Q3. In this final session, Charles and Seb were able to run two sets each of Softs. On his first attempt the Monegasque stopped the clocks in 1’31”801, while the German did a 1’32”135. After changing tyres Charles got down to a 1’31”628 and Seb improved to 1’32”053, again just pipped by Hamilton by the smallest of margins.
All in the family. Charles was presented with the mini Pirelli tyre given to the man who is on pole by Robert Shwartzman. Earlier in the day, the Russian Ferrari Driver Academy student clinched the title in the Formula 3 championship with one race to go in the series. The race was won by fellow FDA driver Marcus Armstrong. Keeping it all in the family.
“The car was amazing to drive and the team did a great job anticipating the track evolution and setting up the car in the best way. We are just focusing on ourselves and the work we are doing seems to be slowly paying off. On my side, I continue focusing on the negative and working to improve and learn as much as I can.

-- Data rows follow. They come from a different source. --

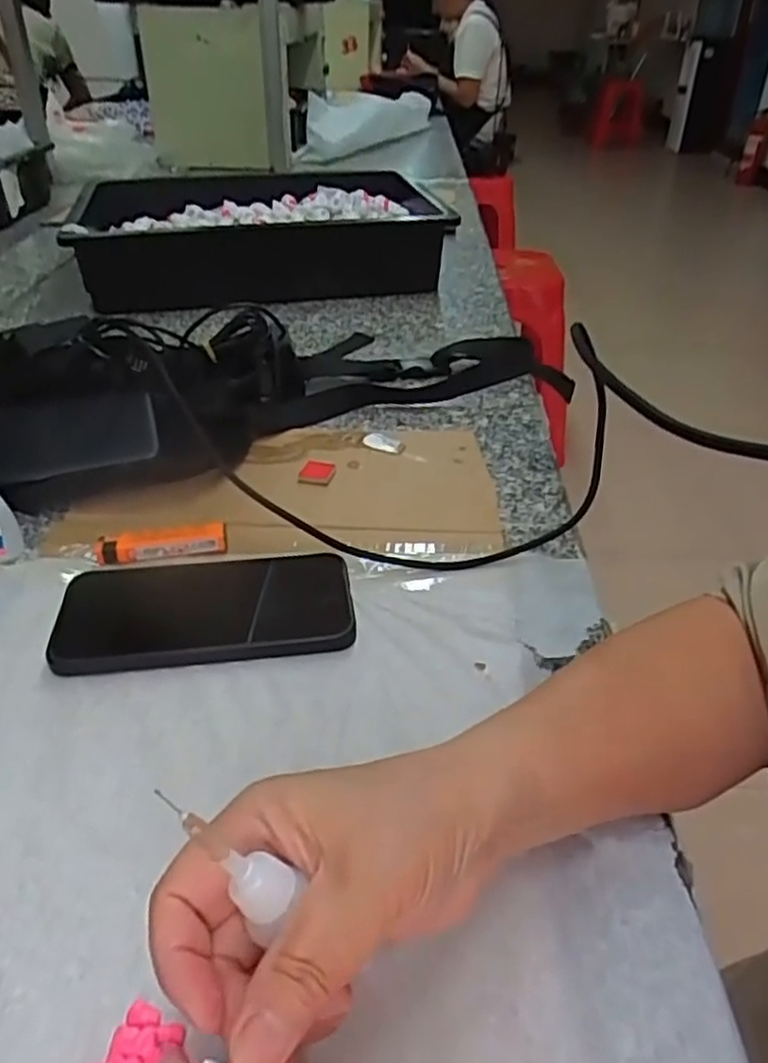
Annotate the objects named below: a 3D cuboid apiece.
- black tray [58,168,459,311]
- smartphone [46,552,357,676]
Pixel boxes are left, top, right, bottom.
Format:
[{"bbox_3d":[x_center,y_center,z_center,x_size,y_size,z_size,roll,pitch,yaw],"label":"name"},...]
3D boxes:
[{"bbox_3d":[-0.163,-0.388,0.953,0.436,0.097,0.283,-7,37,-10],"label":"black tray"},{"bbox_3d":[-0.099,0.044,0.419,0.159,0.014,0.085,-4,35,-5],"label":"smartphone"}]

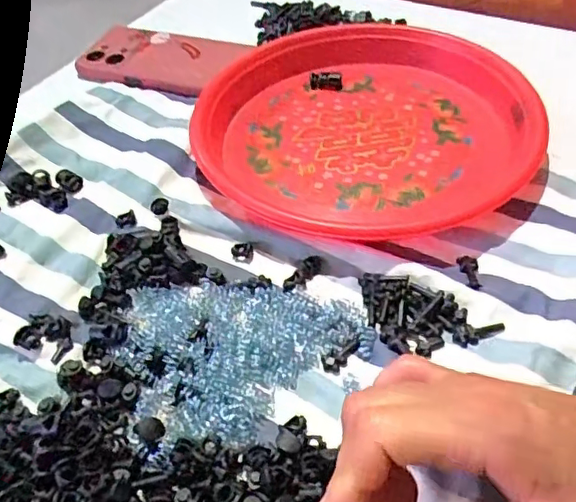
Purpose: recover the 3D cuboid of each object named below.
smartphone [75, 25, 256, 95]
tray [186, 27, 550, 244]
[{"bbox_3d":[-0.124,-0.184,0.543,0.151,0.012,0.080,12,50,15],"label":"smartphone"},{"bbox_3d":[0.056,-0.100,0.440,0.247,0.028,0.249,-8,48,-4],"label":"tray"}]

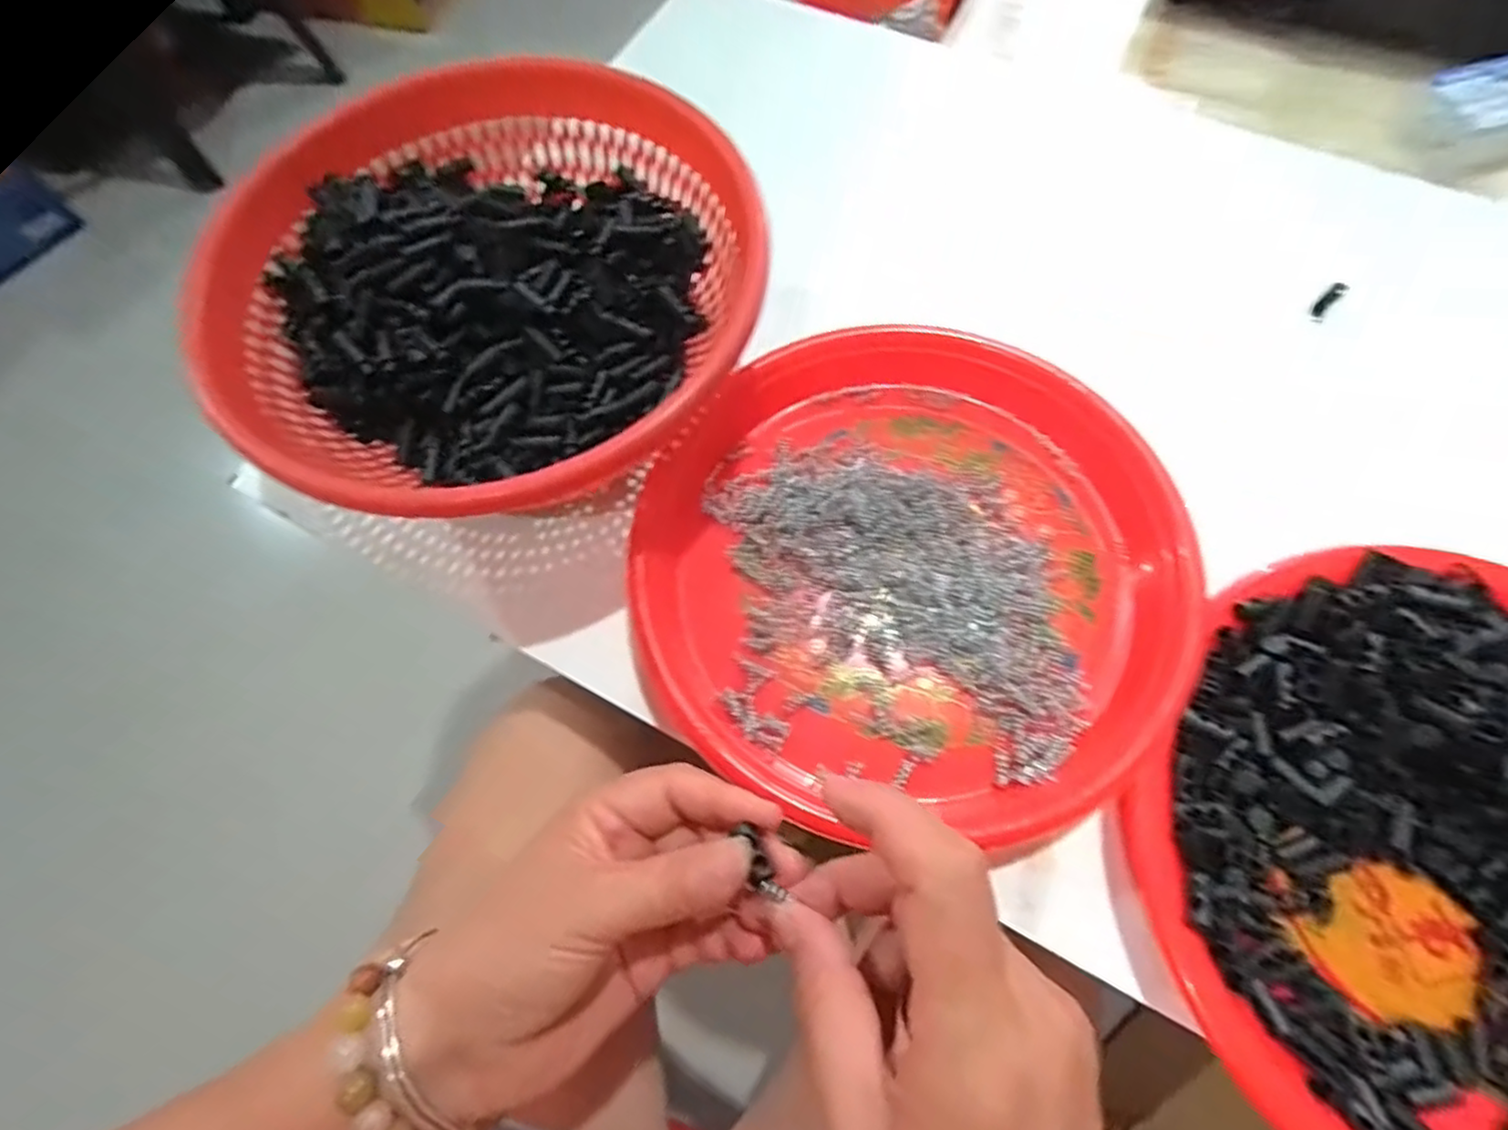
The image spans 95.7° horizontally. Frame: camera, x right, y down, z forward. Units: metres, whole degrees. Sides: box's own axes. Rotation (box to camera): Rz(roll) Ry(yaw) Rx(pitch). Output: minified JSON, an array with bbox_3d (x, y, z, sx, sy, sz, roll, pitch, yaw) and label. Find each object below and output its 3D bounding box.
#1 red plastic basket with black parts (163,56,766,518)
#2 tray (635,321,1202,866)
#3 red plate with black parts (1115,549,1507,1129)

The lap in Q3 was great, apart from when I lost the rear a bit in turns 16 and 17. I’m still happy to end the day with a result like this, but I am already fully focused on the race now.
Our race pace was good in FP2, which is a positive sign. We will start the race on different tyres to our competitors, but I don’t think that there is a huge difference between the soft and medium compounds in terms of their degradation. It will be difficult and crucial to keep everyone behind at the start, because it’s a long way to turn two. I will give it all I’ve got.”
“Overall I was reasonably happy with the car, but not entirely satisfied. Q1 was a bit complex as I made a mistake on my first attempt and then I was slowed by two yellow flags. I found it difficult to get into a clean rhythm, especially towards the end of Quali, when it was vital to extract the absolute maximum out of the car.
However the race is tomorrow and I am confident. We need a good start and then we can think about the rest of it. We start on the clean side, on the Softs while the Mercedes are on Mediums and being on different tyre strategies will make for an interesting fight. I believe we have made the right tyre choice for the start and I think we have an advantage over our rivals down the straight, so a tow might come into play.”
Mattia Binotto Team Principal
We are very happy with the way qualifying went. Already yesterday we realised that our car was quick and today we delivered the result. Once again, Charles produced a good lap, even though he made a couple of small mistakes, which means he had the potential to do even better. It has to be said that the track surface here is very smooth, so it’s easy to make a mistake.
Seb qualified third, which might actually be better than second when it comes to tomorrow’s start, even if it would have been nice to have locked out the front row.
The SF90 has improved and we have accelerated our development to have more drag and aero downforce. Also, thanks to the new package, we now lose out less in the corners and the overall balance is good.
As for the race, the key moment will probably be the start and another important aspect will be the fact we are starting on a different tyre compound to our competitors.”